Saturday 25 February 2017

Contentment vs Happiness






This week I read an article about whether spending money makes people happy. The article looked at the lives of six women; each on a different salary and with different spending habits. One woman, a millionaire author, does not own a house or a car and says that she can fit all of her belongings in a large plastic box. As I read it, I was sceptical, but Amanda Prowse says this is how she has discovered what has real value and what makes her happy.

Intrigued, I did a little research and came across another writer who has purged her house to the extent that she can fit all of her day-to-day items in a cardboard box. For her, this has been a journey of self-discovery that has affected her relationships, eating & spending habits and her thought life. The idea has some appeal to me, although it would require much more extreme action than my wardrobe clear-out in early December. Realistically, I know there is more than a box of books I would struggle to chuck out and there is a bit of a squirrel inside me that says ‘that might be useful one day.’

These women, having sifted through their belongings seem to have come to a quiet contentment about ‘stuff’ which I find both admirable and enviable. There are many voices competing for our attention and many of them are telling us that we do not have enough or we do not have the right thing and if we could just acquire this ‘thing’ we would be happy. Even though I know this is a total swizz and none of these voices actually care about my happiness or wellbeing there is a part of me that believes them and I get sucked in. I live in a state of discontentment.

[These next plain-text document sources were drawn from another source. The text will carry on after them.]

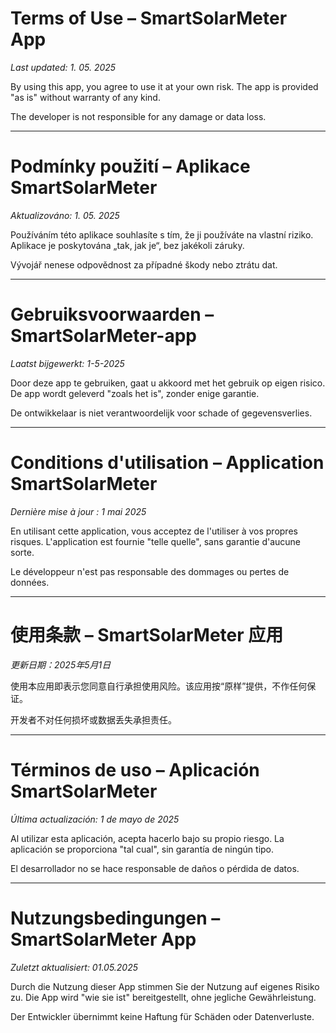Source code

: <html lang="en">
<head>
  <meta charset="UTF-8" />
  <title>Terms of Use – SmartSolarMeter</title>
</head>
<body>
  <h1>Terms of Use – SmartSolarMeter App</h1>
  <p><em>Last updated: 1. 05. 2025</em></p>
  <p>By using this app, you agree to use it at your own risk. The app is provided "as is" without warranty of any kind.</p>
  <p>The developer is not responsible for any damage or data loss.</p>

  <hr />

  <h1>Podmínky použití – Aplikace SmartSolarMeter</h1>
  <p><em>Aktualizováno: 1. 05. 2025</em></p>
  <p>Používáním této aplikace souhlasíte s tím, že ji používáte na vlastní riziko. Aplikace je poskytována „tak, jak je“, bez jakékoli záruky.</p>
  <p>Vývojář nenese odpovědnost za případné škody nebo ztrátu dat.</p>

  <hr />

  <h1>Gebruiksvoorwaarden – SmartSolarMeter-app</h1>
  <p><em>Laatst bijgewerkt: 1-5-2025</em></p>
  <p>Door deze app te gebruiken, gaat u akkoord met het gebruik op eigen risico. De app wordt geleverd "zoals het is", zonder enige garantie.</p>
  <p>De ontwikkelaar is niet verantwoordelijk voor schade of gegevensverlies.</p>

  <hr />

  <h1>Conditions d'utilisation – Application SmartSolarMeter</h1>
  <p><em>Dernière mise à jour : 1 mai 2025</em></p>
  <p>En utilisant cette application, vous acceptez de l'utiliser à vos propres risques. L'application est fournie "telle quelle", sans garantie d'aucune sorte.</p>
  <p>Le développeur n'est pas responsable des dommages ou pertes de données.</p>

  <hr />

  <h1>使用条款 – SmartSolarMeter 应用</h1>
  <p><em>更新日期：2025年5月1日</em></p>
  <p>使用本应用即表示您同意自行承担使用风险。该应用按“原样”提供，不作任何保证。</p>
  <p>开发者不对任何损坏或数据丢失承担责任。</p>

  <hr />

  <h1>Términos de uso – Aplicación SmartSolarMeter</h1>
  <p><em>Última actualización: 1 de mayo de 2025</em></p>
  <p>Al utilizar esta aplicación, acepta hacerlo bajo su propio riesgo. La aplicación se proporciona "tal cual", sin garantía de ningún tipo.</p>
  <p>El desarrollador no se hace responsable de daños o pérdida de datos.</p>

  <hr />

  <h1>Nutzungsbedingungen – SmartSolarMeter App</h1>
  <p><em>Zuletzt aktualisiert: 01.05.2025</em></p>
  <p>Durch die Nutzung dieser App stimmen Sie der Nutzung auf eigenes Risiko zu. Die App wird "wie sie ist" bereitgestellt, ohne jegliche Gewährleistung.</p>
  <p>Der Entwickler übernimmt keine Haftung für Schäden oder Datenverluste.</p>
</body>
</html>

While there are a few quiet voices calling us to mindfulness and to slow down, the general message is ‘earn more money, buy more experiences, acquire the new stuff – get busy.’ We do place a high value on busyness and the ultimate consequence of this is that people get shut out. I know that previously in my own friendships, people have felt I was unavailable due to my busyness. That makes me sad; I don’t want to be that busy person.

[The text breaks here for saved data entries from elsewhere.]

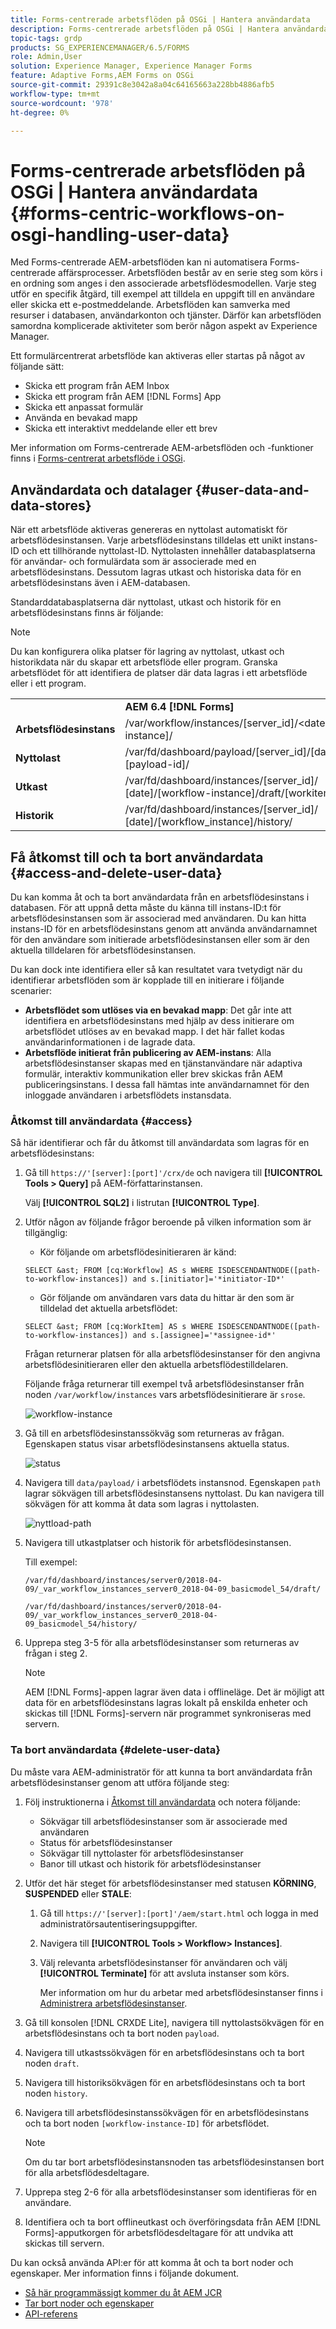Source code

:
 ```yaml
---
title: Forms-centrerade arbetsflöden på OSGi | Hantera användardata
description: Forms-centrerade arbetsflöden på OSGi | Hantera användardata
topic-tags: grdp
products: SG_EXPERIENCEMANAGER/6.5/FORMS
role: Admin,User
solution: Experience Manager, Experience Manager Forms
feature: Adaptive Forms,AEM Forms on OSGi
source-git-commit: 29391c8e3042a8a04c64165663a228bb4886afb5
workflow-type: tm+mt
source-wordcount: '978'
ht-degree: 0%

---
```


# Forms-centrerade arbetsflöden på OSGi | Hantera användardata {#forms-centric-workflows-on-osgi-handling-user-data}

Med Forms-centrerade AEM-arbetsflöden kan ni automatisera Forms-centrerade affärsprocesser. Arbetsflöden består av en serie steg som körs i en ordning som anges i den associerade arbetsflödesmodellen. Varje steg utför en specifik åtgärd, till exempel att tilldela en uppgift till en användare eller skicka ett e-postmeddelande. Arbetsflöden kan samverka med resurser i databasen, användarkonton och tjänster. Därför kan arbetsflöden samordna komplicerade aktiviteter som berör någon aspekt av Experience Manager.

Ett formulärcentrerat arbetsflöde kan aktiveras eller startas på något av följande sätt:

* Skicka ett program från AEM Inbox
* Skicka ett program från AEM [!DNL Forms] App
* Skicka ett anpassat formulär
* Använda en bevakad mapp
* Skicka ett interaktivt meddelande eller ett brev

Mer information om Forms-centrerade AEM-arbetsflöden och -funktioner finns i [Forms-centrerat arbetsflöde i OSGi](/help/forms/using/aem-forms-workflow.md).

## Användardata och datalager {#user-data-and-data-stores}

När ett arbetsflöde aktiveras genereras en nyttolast automatiskt för arbetsflödesinstansen. Varje arbetsflödesinstans tilldelas ett unikt instans-ID och ett tillhörande nyttolast-ID. Nyttolasten innehåller databasplatserna för användar- och formulärdata som är associerade med en arbetsflödesinstans. Dessutom lagras utkast och historiska data för en arbetsflödesinstans även i AEM-databasen.

Standarddatabasplatserna där nyttolast, utkast och historik för en arbetsflödesinstans finns är följande:

>[!NOTE]
>
>Du kan konfigurera olika platser för lagring av nyttolast, utkast och historikdata när du skapar ett arbetsflöde eller program. Granska arbetsflödet för att identifiera de platser där data lagras i ett arbetsflöde eller i ett program.

<table>
 <tbody>
  <tr>
   <td> </td>
   <td><b>AEM 6.4 [!DNL Forms]</b></td>
   <td><b>AEM 6.3 [!DNL Forms]</b></td>
  </tr>
  <tr>
   <td><strong>Arbetsflödesinstans <br /></strong></td>
   <td>/var/workflow/instances/[server_id]/&lt;date&gt;/[workflow-instance]/</td>
   <td>/etc/workflow/instances/[server_id]/[date]/[workflow-instance]/</td>
  </tr>
  <tr>
   <td><strong>Nyttolast</strong></td>
   <td>/var/fd/dashboard/payload/[server_id]/[date]/<br /> [payload-id]/</td>
   <td>/etc/fd/dashboard/payload/[server_id]/[date]/<br /> [payload-id]/</td>
  </tr>
  <tr>
   <td><strong>Utkast</strong></td>
   <td>/var/fd/dashboard/instances/[server_id]/<br /> [date]/[workflow-instance]/draft/[workitem]/</td>
   <td>/etc/fd/dashboard/instances/[server_id]/<br /> [date]/[workflow-instance]/draft/[workitem]/</td>
  </tr>
  <tr>
   <td><strong>Historik</strong></td>
   <td>/var/fd/dashboard/instances/[server_id]/<br /> [date]/[workflow_instance]/history/</td>
   <td>/etc/fd/dashboard/instances/[server_id]/<br /> [date]/[workflow_instance]/history/</td>
  </tr>
 </tbody>
</table>

## Få åtkomst till och ta bort användardata {#access-and-delete-user-data}

Du kan komma åt och ta bort användardata från en arbetsflödesinstans i databasen. För att uppnå detta måste du känna till instans-ID:t för arbetsflödesinstansen som är associerad med användaren. Du kan hitta instans-ID för en arbetsflödesinstans genom att använda användarnamnet för den användare som initierade arbetsflödesinstansen eller som är den aktuella tilldelaren för arbetsflödesinstansen.

Du kan dock inte identifiera eller så kan resultatet vara tvetydigt när du identifierar arbetsflöden som är kopplade till en initierare i följande scenarier:

* **Arbetsflödet som utlöses via en bevakad mapp**: Det går inte att identifiera en arbetsflödesinstans med hjälp av dess initierare om arbetsflödet utlöses av en bevakad mapp. I det här fallet kodas användarinformationen i de lagrade data.
* **Arbetsflöde initierat från publicering av AEM-instans**: Alla arbetsflödesinstanser skapas med en tjänstanvändare när adaptiva formulär, interaktiv kommunikation eller brev skickas från AEM publiceringsinstans. I dessa fall hämtas inte användarnamnet för den inloggade användaren i arbetsflödets instansdata.

### Åtkomst till användardata {#access}

Så här identifierar och får du åtkomst till användardata som lagras för en arbetsflödesinstans:

1. Gå till `https://'[server]:[port]'/crx/de` och navigera till **[!UICONTROL Tools > Query]** på AEM-författarinstansen.

   Välj **[!UICONTROL SQL2]** i listrutan **[!UICONTROL Type]**.

1. Utför någon av följande frågor beroende på vilken information som är tillgänglig:

   * Kör följande om arbetsflödesinitieraren är känd:

   `SELECT &ast; FROM [cq:Workflow] AS s WHERE ISDESCENDANTNODE([path-to-workflow-instances]) and s.[initiator]='*initiator-ID*'`

   * Gör följande om användaren vars data du hittar är den som är tilldelad det aktuella arbetsflödet:

   `SELECT &ast; FROM [cq:WorkItem] AS s WHERE ISDESCENDANTNODE([path-to-workflow-instances]) and s.[assignee]='*assignee-id*'`

   Frågan returnerar platsen för alla arbetsflödesinstanser för den angivna arbetsflödesinitieraren eller den aktuella arbetsflödestilldelaren.

   Följande fråga returnerar till exempel två arbetsflödesinstanser från noden `/var/workflow/instances` vars arbetsflödesinitierare är `srose`.

   ![workflow-instance](assets/workflow-instance.png)

1. Gå till en arbetsflödesinstanssökväg som returneras av frågan. Egenskapen status visar arbetsflödesinstansens aktuella status.

   ![status](assets/status.png)

1. Navigera till `data/payload/` i arbetsflödets instansnod. Egenskapen `path` lagrar sökvägen till arbetsflödesinstansens nyttolast. Du kan navigera till sökvägen för att komma åt data som lagras i nyttolasten.

   ![nyttload-path](assets/payload-path.png)

1. Navigera till utkastplatser och historik för arbetsflödesinstansen.

   Till exempel:

   `/var/fd/dashboard/instances/server0/2018-04-09/_var_workflow_instances_server0_2018-04-09_basicmodel_54/draft/`

   `/var/fd/dashboard/instances/server0/2018-04-09/_var_workflow_instances_server0_2018-04-09_basicmodel_54/history/`

1. Upprepa steg 3-5 för alla arbetsflödesinstanser som returneras av frågan i steg 2.

   >[!NOTE]
   >
   >AEM [!DNL Forms]-appen lagrar även data i offlineläge. Det är möjligt att data för en arbetsflödesinstans lagras lokalt på enskilda enheter och skickas till [!DNL Forms]-servern när programmet synkroniseras med servern.

### Ta bort användardata {#delete-user-data}

Du måste vara AEM-administratör för att kunna ta bort användardata från arbetsflödesinstanser genom att utföra följande steg:

1. Följ instruktionerna i [Åtkomst till användardata](/help/forms/using/forms-workflow-osgi-handling-user-data.md#access) och notera följande:

   * Sökvägar till arbetsflödesinstanser som är associerade med användaren
   * Status för arbetsflödesinstanser
   * Sökvägar till nyttolaster för arbetsflödesinstanser
   * Banor till utkast och historik för arbetsflödesinstanser

1. Utför det här steget för arbetsflödesinstanser med statusen **KÖRNING**, **SUSPENDED** eller **STALE**:

   1. Gå till `https://'[server]:[port]'/aem/start.html` och logga in med administratörsautentiseringsuppgifter.
   1. Navigera till **[!UICONTROL Tools > Workflow> Instances]**.
   1. Välj relevanta arbetsflödesinstanser för användaren och välj **[!UICONTROL Terminate]** för att avsluta instanser som körs.

      Mer information om hur du arbetar med arbetsflödesinstanser finns i [Administrera arbetsflödesinstanser](/help/sites-administering/workflows-administering.md).

1. Gå till konsolen [!DNL CRXDE Lite], navigera till nyttolastsökvägen för en arbetsflödesinstans och ta bort noden `payload`.
1. Navigera till utkastssökvägen för en arbetsflödesinstans och ta bort noden `draft`.
1. Navigera till historiksökvägen för en arbetsflödesinstans och ta bort noden `history`.
1. Navigera till arbetsflödesinstanssökvägen för en arbetsflödesinstans och ta bort noden `[workflow-instance-ID]` för arbetsflödet.

   >[!NOTE]
   >
   >Om du tar bort arbetsflödesinstansnoden tas arbetsflödesinstansen bort för alla arbetsflödesdeltagare.

1. Upprepa steg 2-6 för alla arbetsflödesinstanser som identifieras för en användare.
1. Identifiera och ta bort offlineutkast och överföringsdata från AEM [!DNL Forms]-apputkorgen för arbetsflödesdeltagare för att undvika att skickas till servern.

Du kan också använda API:er för att komma åt och ta bort noder och egenskaper. Mer information finns i följande dokument.

* [Så här programmässigt kommer du åt AEM JCR](/help/sites-developing/access-jcr.md)
* [Tar bort noder och egenskaper](https://developer.adobe.com/experience-manager/reference-materials/spec/jcr/2.0/10_Writing.html#10.9%20Removing%20Nodes%20and%20Properties)
* [API-referens](https://helpx.adobe.com/experience-manager/6-3/sites-developing/reference-materials/javadoc/overview-summary.html)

I have been thinking about happiness and contentment and the difference between the two. Some definitions imply they are more or less the same thing. I have always thought there is a transitory quality to happiness, whereas contentment feels more solid and lasting; more of a life-style than a feeling. One definition that I came across explained contentment as a state of satisfaction that is not disturbed by the desire of anything more or anything different. This seems to be at odds with growth and development of oneself but I think if applied to the general state of one’s life this could be truly liberating. That sense of truly enjoying the present for what it brings. 



There is so much I am complacent about because my thoughts are either anchored in the past or second-guessing the future. I have heard people recommend ‘gratitude journals’ to aid thinking in the present and to develop contentment. Whilst I have not created a journal for this purpose, I have found it useful, on those days that feel grey, regardless of the weather, to spend five minutes writing a list of all the things I am thankful for. It can take time getting started but then it can be difficult to stop! As I look back over some of the lists I am struck by how much I take for granted and how little things like a friendly text, the smell of hyacinths, a good cup of tea really do make a difference but are so easy to overlook.

Which is better, happiness or contentment?
What are you grateful for today?
What other activities lead you towards contentment?


I am now starting a six week break from blogging. This is partly due to finding momentum for my novel and I want to focus on that but also because I have been thinking about a different direction for the blog and want some time to consider this.